Labor Day tends to be a pretty low-key US holiday, workers across the country typically receive a Monday off to enjoy the unofficial end of summer and shop the sales. However, the history behind the day is far more dramatic and charged than this modern day observance suggests. US President Grover Cleveland signed the holiday into law just days after federal troops brought down the bloody Pullman strike in 1894. After violence related to the Pullman railroad strike, President Grover Cleveland and lawmakers in Washington wanted a federal holiday to celebrate labor – and not a holiday celebrated on May 1! Cleveland signed an act in 1894 establishing the federal holiday; most states had already passed laws establishing a Labor Day holiday by that point. Sen. James Henderson Kyle of South Dakota introduced S. 730 to make Labor Day a federal legal holiday on the first Monday of September. It was approved on June 28, 1894.

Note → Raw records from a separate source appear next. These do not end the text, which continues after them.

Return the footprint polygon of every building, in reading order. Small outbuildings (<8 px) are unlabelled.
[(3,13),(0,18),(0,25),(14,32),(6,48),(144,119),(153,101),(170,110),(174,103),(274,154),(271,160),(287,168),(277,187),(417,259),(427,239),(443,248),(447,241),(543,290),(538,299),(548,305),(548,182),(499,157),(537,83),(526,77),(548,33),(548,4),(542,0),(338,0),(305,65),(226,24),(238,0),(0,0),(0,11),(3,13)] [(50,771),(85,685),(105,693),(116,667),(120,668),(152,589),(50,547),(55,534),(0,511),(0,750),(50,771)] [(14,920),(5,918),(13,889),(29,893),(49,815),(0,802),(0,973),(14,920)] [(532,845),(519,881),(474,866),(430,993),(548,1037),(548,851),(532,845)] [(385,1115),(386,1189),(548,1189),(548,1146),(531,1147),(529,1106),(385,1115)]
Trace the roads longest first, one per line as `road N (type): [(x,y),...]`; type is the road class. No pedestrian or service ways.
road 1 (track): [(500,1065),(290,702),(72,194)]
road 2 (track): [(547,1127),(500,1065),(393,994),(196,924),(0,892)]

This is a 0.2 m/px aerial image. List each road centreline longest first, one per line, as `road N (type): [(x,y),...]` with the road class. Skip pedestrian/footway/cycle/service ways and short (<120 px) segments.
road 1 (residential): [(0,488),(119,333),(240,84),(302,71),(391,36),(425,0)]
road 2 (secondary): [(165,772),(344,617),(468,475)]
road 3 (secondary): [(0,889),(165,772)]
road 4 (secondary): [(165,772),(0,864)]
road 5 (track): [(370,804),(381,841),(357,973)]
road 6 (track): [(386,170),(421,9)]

Labor Day, an annual celebration of workers and their achievements, originated during one of American labor history’s most dismal chapters. In the late 1800s, at the height of the Industrial Revolution in the United States, the average American worked 12-hour days and seven-day weeks in order to eke out a basic living.

More than 100 years after the first Labor Day observance, there is still some doubt as to who first proposed the holiday for workers. Some records show that Peter J. McGuire, general secretary of the Brotherhood of Carpenters and Joiners and a co-founder of the American Federation of Labor, was first in suggesting a day to honor those “who from rude nature have delved and carved all the grandeur we behold.”

 Many believe that Matthew Maguire, a machinist, not Peter McGuire, founded the holiday. Recent research seems to support the contention that Matthew Maguire, later the secretary of Local 344 of the International Association of Machinists in Paterson, N.J., proposed the holiday in 1882 while serving as secretary of the Central Labor Union in New York. What is clear is that the Central Labor Union adopted a Labor Day proposal and appointed a committee to plan a demonstration and picnic.

 Matthew Maguire, a machinist, and Peter McGuire, a carpenter, have been linked to the 1882 parade. The men were from rival unions; in 2011, Linda Stinson, a former U.S. Department of Labor’s historian, said she didn’t know which man should be credited – partially because people over the years confused them because of their similar-sounding names.

The first Labor Day holiday was celebrated on Tuesday, September 5, 1882, in New York City, in accordance with the plans of the Central Labor Union. The Central Labor Union held its second Labor Day holiday just a year later, on September 5, 1883. In 1884 the first Monday in September was selected as the holiday, as originally proposed, and the Central Labor Union urged similar organizations in other cities to follow the example of New York and celebrate a “workingmen’s holiday” on that date. The idea spread with the growth of labor organizations, and in 1885 Labor Day was celebrated in many industrial centers of the country. 

 

The holiday has evolved over the years, in the late 19th century, celebrations focused on huge parades in urban areas, three day weekends, and the end of the perceived summer season. Labor Day has turned into the conservative labor holiday because of the movement’s political trajectory. In 1886, the AFL’s creation allowed trade-union bureaucrats disconnected from the workplace and invested with special privileges to gain control over the movement. This cut out the craft-worker socialists who had originally played a major role in not only the fight for a labor holiday, but also for shorter hours, fairer pay, and better working conditions. Moreover, when the Knights of Labor collapsed, workers lost an effective counterweight to craft elitism. This played a decisive role in the right turn of figures like McGuire. Now the holiday is a wider celebration that honors organized labor with fewer parades, and more activities.  

Labor Day marks many things: shopping and sales, the end of summer, the beginning of a new school year, football season, and a three-day weekend. But most importantly, it is a time to pay tribute to the working men and women whose contributions have brought prosperity. The best parts of Labor Day should be reclaimed, and its lessons distilled for workers to come.